Quant à Pulse, l'acquisition a été réalisée fin juillet et ne rentre donc pas dans les comptes semestriels, clos avant. Son progiciel de gestion pour les cabinets médicaux commercialisé aux Etats-Unis nous intéressait aussi dans notre stratégie de croissance externe. Il s'agit là en effet d'un marché qui explose, dopé par l'administration Obama qui a lancé un plan et des subventions pour que les médecins s'équipent de ce type de solutions. Pulse fait partie des solutions agréées par le gouvernement. Le résultat se voit sur l'activité de Pulse, qui a réalisé 42% de croissance au dernier semestre. Les médecins qui utilisent ces progiciels pourront aussi enrichir notre base de données.

Nous avons consommé moins de la moitié des fonds levés l'année dernière. Nous allons donc poursuivre nos acquisitions. Nous cherchons les opportunités de nous renforcer. Par exemple un autre éditeur américain, mais non agréé pour faire migrer les utilisateurs vers la solution de Pulse ? Pourquoi pas, mais nous n'avons pas de piste. Nous envisageons aussi de s'ouvrir vers d'autres pays, comme le Japon. Nous savons cependant depuis cette levée de fonds que nous nous concentrons sur des acquisitions de taille moyenne.

Quels leviers d'amélioration de rentabilité avez-vous identifiés ?

La solution commence donc par la résolution du problème purement technique évoqué. Ensuite, nous n'aurons plus qu'une ligne de produit. Ce sera plus simple à maintenir, et plus facile pour la R&D aussi. Ensuite la réduction de forces commerciales des laboratoires pharmaceutiques, et donc d'utilisateurs de nos solutions CRM, va finir par s'arrêter. Cela va même sans doute repartir à la hausse. Je pense qu'il faudra attendre 2012, mais je suis confiant.

Pour la business unit dédiée au CRM, c'est donc un passage délicat temporaire. One Key, notre base de données concernant 8 millions de médecins et professionnels de la santé et 6 millions d'emails, est un gros avantage concurrentiel. Or nous vendons notre CRM et cette base de données. Nos concurrents, Siebel/Oracle, ou, moins haut de gamme, Salesforce n'ont pas de telle base de données. J'ai donc aussi confiance.

Pour la business unit dédiée aux progiciels pour médecins, nous prévoyons une forte croissance, notamment aux Etats-Unis, car le marché est moins florissant en France. Le chiffre d'affaires de Pulse devrait quadrupler d'ici quatre ans. Pulse atteindrait alors disons 50 millions d'euros, et ainsi le chiffre d'affaires du groupe aux Etats-Unis passerait de 13% de nos revenus totaux à 17 ou 18% d'ici quatre ans.

Enfin la troisième business unit franco-française et dédiée au monde de l'assurance devrait progresser aussi. En résumé je table sur une croissance faible pour 2011, mais je suis très optimiste pour 2012.

Pierre Marucchi est directeur général délégué de Cegedim.
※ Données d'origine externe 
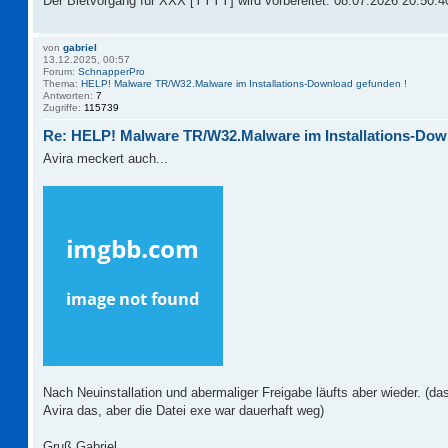
Der Bietvorgang für XXX [YYYY] wird vorbereitet. 08.07.2026 20:50:40(
von
gabriel
13.12.2025, 00:57
Forum:
SchnapperPro
Thema:
HELP! Malware TR/W32.Malware im Installations-Download gefunden !
Antworten:
7
Zugriffe:
115739
Re: HELP! Malware TR/W32.Malware im Installations-Dow
Avira meckert auch...
Nach Neuinstallation und abermaliger Freigabe läufts aber wieder. (da
Avira das, aber die Datei exe war dauerhaft weg)
Gruß Gabriel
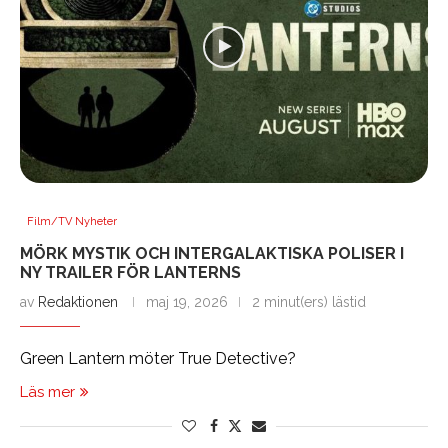
Film/TV Nyheter
MÖRK MYSTIK OCH INTERGALAKTISKA POLISER I
NY TRAILER FÖR LANTERNS
av
Redaktionen
maj 19, 2026
2 minut(ers) lästid
Green Lantern möter True Detective?
Läs mer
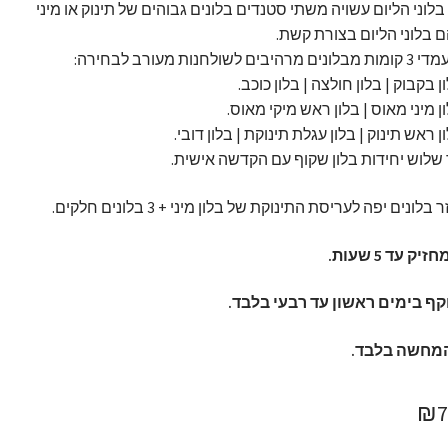
לוני הליום עשויה משתי סטנדים בלונים גבוהים של תינוק או מיני
ם בלוני הליום בצורת קשת.
ן בקבוק | בלון חולצה | בלון כוכב.
ן מיני מאוס | בלון ראש מיקי מאוס.
ן ראש תינוק | בלון עגלת תינוקת | בלון דובי.
שלוש יחידות בלון שקוף עם הקדשה אישית.
לונים יפה לעריסת התינוקת של בלון מיני + 3 בלונים חלקים.
ק עד 5 שעות.
ף בימים ראשון עד רבעי בלבד.
מחשה בלבד.
חיר
המחיר
₪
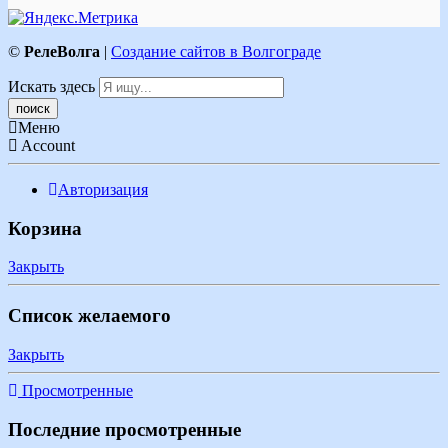
©
РелеВолга
|
Создание сайтов в Волгограде
Искать здесь
Меню
Account
Авторизация
Корзина
Закрыть
Список желаемого
Закрыть
Просмотренные
Последние просмотренные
Il est diplômé de l'Ecole Nationale Supérieure des Télécommunications, de l'Université de Stanford (USA) et du Centre d'Etudes Supérieures Bancaires. Il est également membre de l'Institut des Actuaires Français. Pierre Marucchi débute sa carrière en 1977 au Crédit Lyonnais où il occupe différentes fonctions techniques et commerciales. Directeur général délégué de Cegedim qu'il a rejoint en 1984, Pierre Marucchi est très impliqué dans les opérations de croissance externe du Groupe tant en France qu'à l'international et supervise les Directions Financières, Juridiques, Qualité et RH.